The Art of Living
The emotion in a Mike Leigh film is as plain as dirt and as valuable as gold. This most gifted of all British moviemakers may, in fact, be a kind of miracle worker: He takes the stuff of ordinary working- and middle-class life--trying and failing, the terrors of aging, small victory and numbing regret, family bonds broken by fear and human frailty--and turns them into the most important things in the world, tinged by wit and tenderness. Ten minutes or so into one of Leigh's unadorned but seductive works of art, we realize anew that these are the important things. For everyone, they are the substance of existence.
Why is it that so many other filmmakers cannot seem to point them out as clearly or fluently?

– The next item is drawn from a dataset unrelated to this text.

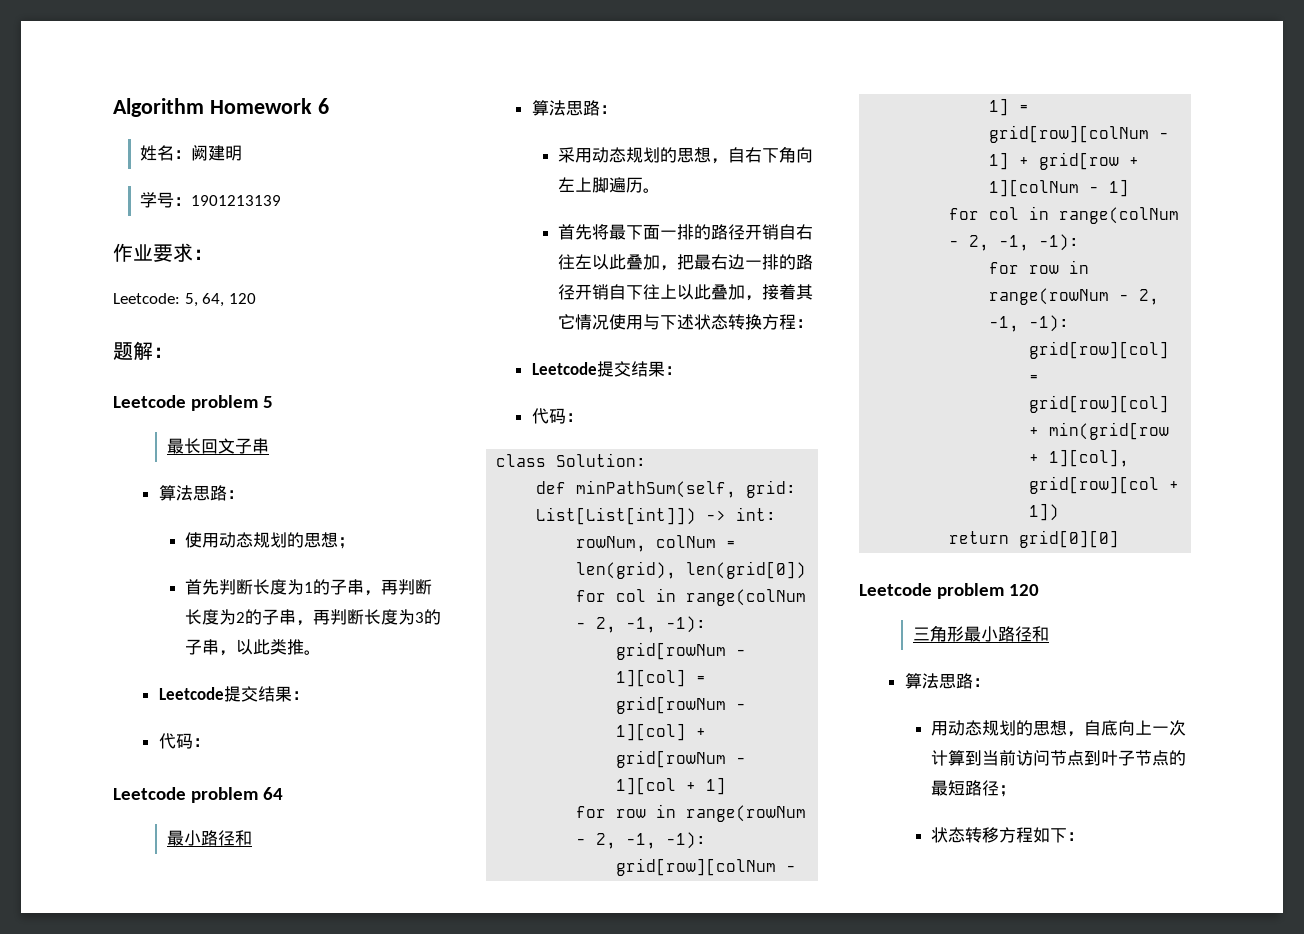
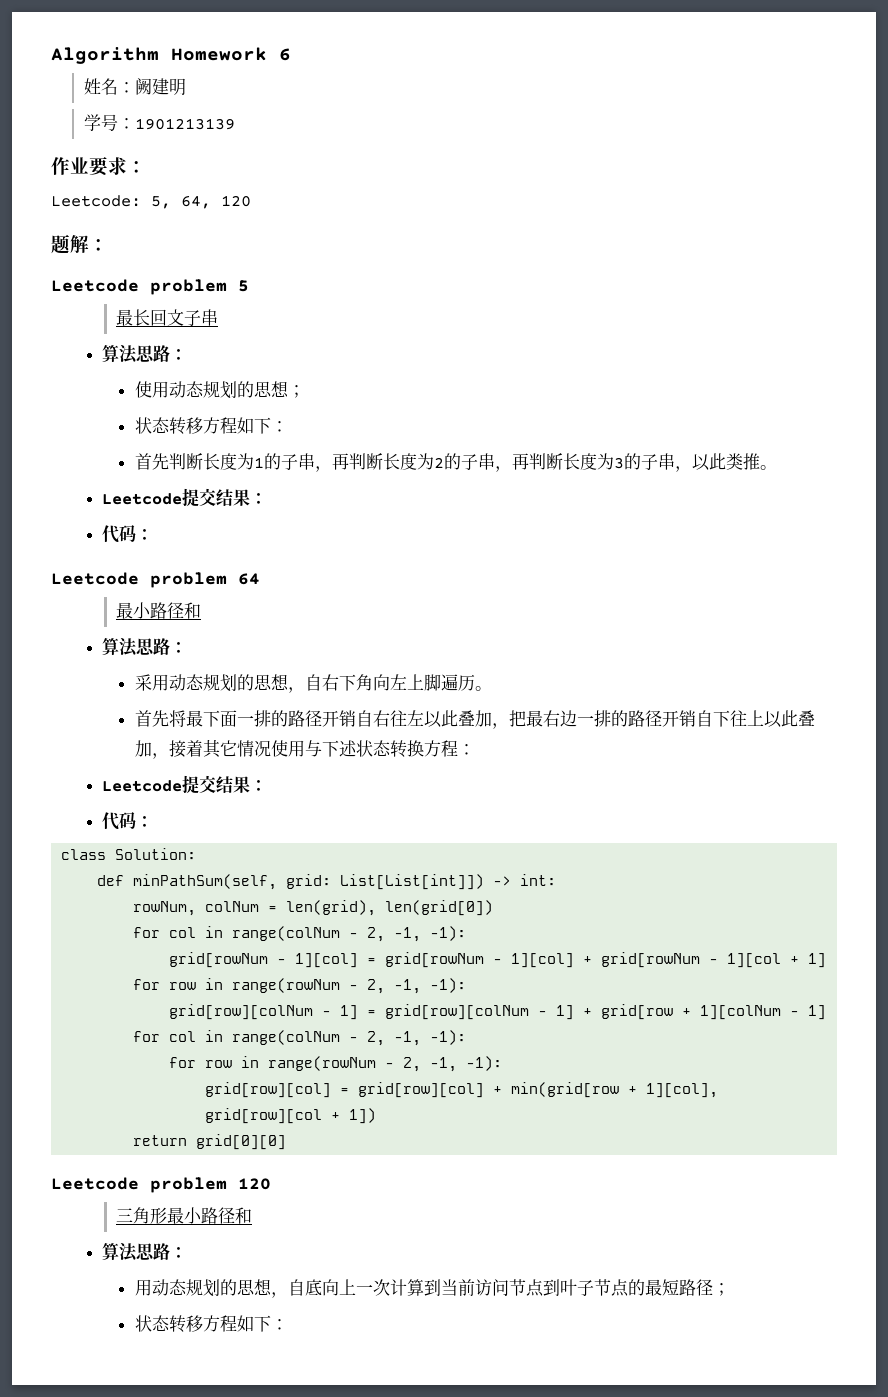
(356, 543) none -> [134,417,288,435] // 状态转移方程如下：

Secrets & Lies has a vaguely Bergmanesque title and the Palme d'Or from Cannes in its trophy case, but it's just as user-friendly, unexpectedly funny and deceptively down-home as Leigh films like Life Is Sweet and Naked. Once again, he has collaborated with a stunning cast in his famous improvisational method to show us an untidy, unhappy family plagued by repression and evasion but finally buoyed up by a sweet striving that the characters and the audience discover, like grace or magic, only in the denouement.
The unhinged Cynthia (Brenda Blethyn) is a whimpering mess of a woman who works in a box factory and lives with her scornful, fatherless daughter, Roxanne (Claire Rushbrook), in a tatty East London house. Soured by resentment, they feed on each other, but the spirit is seeping out of them.
Off in a flowery suburb, Cynthia's plump, mild-mannered brother Maurice (Timothy Spall, late of Life Is Sweet) endures another hell. By day he photographs melancholy weddings, slightly out-of-kilter families and babies. He coaxes smiles out of boxers posing in their trunks for publicity shots and, in another of those arresting scenes Leigh handles so naturally, Maurice quietly asks a lovely young woman to now turn her opposite profile to the camera, revealing a face that has recently gone through a car windshield, a future that's shattered.
At home, Maurice's life is no less unsettling. His distant wife, Monica (Phyllis Logan), childless and angry, overdecorates their prim new house in the absence of any other pleasure, then snipes at him.
Needy people all, these alienated relatives and in-laws are paralyzed by desperation, with no way out. In fact, it takes the movie's all-important fifth character to stir things up, to alter the family portrait.
She's a black, college-educated optometrist with a wonderful handle, Hortense Cumberbatch (Marianne Jean-Baptiste). When her adoptive mum dies, leaving her parentless and bereft, this resourceful woman goes in search of her birth mother. Hortense's interview with a well-meaning social worker is another of those exquisite Mike Leigh moments he seems to reel off so effortlessly, but the heart of the matter is exposed fifteen minutes later, after Hortense, age 27, learns that her mother is none other than Cynthia, the defeated factory worker in the East End.
After an agonized telephone conversation, we get the most daring moment in a relentlessly daring film. For the first meeting between mother and daughter, Leigh sets his camera down in front of a table for two in an otherwise uninhabited cafe and simply watches--without pity but full of feeling--as teary, flustered Cynthia and cool, anguished Hortense struggle to move within range of one another. It's an amazing exchange, full of stops, starts and unexpected emotional turns, captured in one long, uninterrupted shot. In an era when filmmakers are more concerned with technical gizmos and personal styles than with drama pure, it's an uncommonly moving experience to behold two characters--two authentic souls--who are beginning to commune. Blethyn, who also won at Cannes as best actress, and Jean-Baptiste are incandescent here.
There's much more, of course. Leigh's observations on race, social class and the destructive barriers families unwittingly erect are keener than ever. He gives us a devastating scene in which the former proprietor of Maurice's photo studio slumps back into the place, drunk and broken, from a long misadventure in Australia. In the end, we have the 21st birthday party of sullen Roxanne, over at Uncle Maurice and Aunt Monica's place. There, the film's many skeins wind together, all the old wounds are reopened, and a family that has crippled itself finally begins to heal. Who can measure a parent's burden? What can a lost daughter's love mean? How does marriage endure, once nudged out of the shadows? Questions with tentative answers.
This is smart, funny, profound moviemaking for grownups--for people who have lived and lost and, if they've been lucky, recouped some of their loss. In the oblique images of gentle Maurice, the photographer, and yearning Hortense, the optometrist, and what comes to them and their family, Mike Leigh shows us what it is to see, to really open one's eyes and examine life after a long stint in the dark. We can ask nothing more from any story, plain or fancy.
Secrets & Lies. Written and directed by Mike Leigh. With Brenda Blethyn, Timothy Spall, Marianne Jean-Baptiste, Claire Rushbrook and Phyllis Logan.